Por fim, é um passo natural decorrente da missão do jipe robótico já em estágio de planejamento avançado pela Nasa, chamado até o momento apenas de Mars 2020. Como o nome sugere, ele será lançado no primeiro ano da próxima década, e uma de suas atribuições será recolher e armazenar amostras de interesse para um futuro reenvio à Terra.
Concepção artística do Mars 2020 operando em Marte (Crédito: Nasa)
UM DESAFIO E TANTO
Não será fácil, nem barato, tirar esse coelho da cartola. Decolar de Marte será muito mais complexo do que voltar da Lua, como humanos e robôs já fizeram diversas vezes. A gravidade marciana é quase o dobro da lunar, e o planeta vermelho ainda tem uma atmosfera para complicar ainda mais as coisas.

▶ **MATERIAL FORNECIDO**:
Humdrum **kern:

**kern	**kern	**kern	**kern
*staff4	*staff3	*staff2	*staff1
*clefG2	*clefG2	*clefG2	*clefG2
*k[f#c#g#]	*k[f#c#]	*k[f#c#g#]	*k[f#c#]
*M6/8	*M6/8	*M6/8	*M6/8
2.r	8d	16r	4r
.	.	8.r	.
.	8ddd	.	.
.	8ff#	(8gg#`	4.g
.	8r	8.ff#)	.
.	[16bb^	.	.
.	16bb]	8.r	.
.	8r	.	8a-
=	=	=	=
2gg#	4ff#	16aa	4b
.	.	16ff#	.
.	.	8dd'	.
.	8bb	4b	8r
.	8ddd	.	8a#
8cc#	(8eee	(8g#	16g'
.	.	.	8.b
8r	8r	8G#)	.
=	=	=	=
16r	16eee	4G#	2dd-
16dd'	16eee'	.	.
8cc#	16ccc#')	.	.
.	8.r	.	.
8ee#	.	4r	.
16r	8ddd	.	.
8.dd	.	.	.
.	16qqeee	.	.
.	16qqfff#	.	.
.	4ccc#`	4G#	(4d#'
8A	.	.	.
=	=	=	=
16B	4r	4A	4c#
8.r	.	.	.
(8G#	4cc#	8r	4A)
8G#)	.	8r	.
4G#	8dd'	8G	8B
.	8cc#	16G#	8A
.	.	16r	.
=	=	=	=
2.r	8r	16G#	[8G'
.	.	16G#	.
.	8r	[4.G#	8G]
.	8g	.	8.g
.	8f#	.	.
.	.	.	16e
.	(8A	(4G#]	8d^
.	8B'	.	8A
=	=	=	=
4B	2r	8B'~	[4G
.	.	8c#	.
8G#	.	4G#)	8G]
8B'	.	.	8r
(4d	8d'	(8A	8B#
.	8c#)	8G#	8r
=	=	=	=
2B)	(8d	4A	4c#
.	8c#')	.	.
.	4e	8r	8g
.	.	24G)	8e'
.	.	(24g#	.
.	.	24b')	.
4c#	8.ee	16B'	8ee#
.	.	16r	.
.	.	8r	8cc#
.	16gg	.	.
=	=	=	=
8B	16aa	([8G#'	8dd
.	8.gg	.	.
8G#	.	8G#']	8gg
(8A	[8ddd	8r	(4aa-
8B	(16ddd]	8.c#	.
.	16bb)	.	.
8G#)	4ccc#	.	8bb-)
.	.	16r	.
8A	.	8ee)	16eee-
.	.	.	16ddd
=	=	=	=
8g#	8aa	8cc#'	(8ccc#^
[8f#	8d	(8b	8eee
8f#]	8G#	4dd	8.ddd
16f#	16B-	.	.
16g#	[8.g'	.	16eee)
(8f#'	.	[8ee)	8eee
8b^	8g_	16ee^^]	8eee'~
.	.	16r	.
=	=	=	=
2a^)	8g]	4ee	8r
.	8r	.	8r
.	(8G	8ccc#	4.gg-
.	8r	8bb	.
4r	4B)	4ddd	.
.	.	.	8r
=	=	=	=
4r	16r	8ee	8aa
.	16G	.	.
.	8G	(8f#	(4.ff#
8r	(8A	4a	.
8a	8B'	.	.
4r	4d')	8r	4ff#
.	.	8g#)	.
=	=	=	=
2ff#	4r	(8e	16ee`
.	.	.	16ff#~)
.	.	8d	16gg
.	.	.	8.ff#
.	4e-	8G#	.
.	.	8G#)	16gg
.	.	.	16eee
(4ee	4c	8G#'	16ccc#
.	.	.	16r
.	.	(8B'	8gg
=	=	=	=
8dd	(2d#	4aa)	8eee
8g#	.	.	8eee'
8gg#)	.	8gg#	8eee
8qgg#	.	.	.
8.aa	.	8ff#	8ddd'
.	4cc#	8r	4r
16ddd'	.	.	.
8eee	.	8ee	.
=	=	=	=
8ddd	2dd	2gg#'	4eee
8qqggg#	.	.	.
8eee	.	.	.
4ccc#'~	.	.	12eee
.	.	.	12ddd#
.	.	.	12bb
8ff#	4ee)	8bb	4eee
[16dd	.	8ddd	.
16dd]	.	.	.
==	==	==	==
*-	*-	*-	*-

▶ **OBJETIVO DO EXERCÍCIO**: Escreva a continuação do texto sobre o envio de amostras de Marte à Terra, começando logo após a sua última frase. O material não tem papel algum nesta atividade.

▶ **RESPOSTA DO EXERCÍCIO**:
A Nasa não descarta uma parceria com outros países — ou mesmo empresas — na iniciativa. (Sr. Musk, esta é a sua deixa.) Mas não quer dizer também que a agência espacial americana tope qualquer parada. Segundo Zurbuchen, um elemento essencial de qualquer arquitetura de recolhimento e retorno de amostras é o cuidado com a “proteção planetária”. Ou seja, não podemos levar bactérias terrestres que possam colonizar Marte, nem devemos trazer de volta, de maneira acidental, qualquer entidade biológica marciana que porventura possa existir por lá.
“A parte da proteção planetária é absolutamente essencial”, disse Zurbuchen. “Qualquer que seja o parceiro, ele precisa compartilhar nossos valores nisso — sem meios termos.” (Sr. Musk, esse é um recado para o senhor.)
Diagrama mostra arquitetura básica para missão de retorno de amostras (Crédito: Nasa)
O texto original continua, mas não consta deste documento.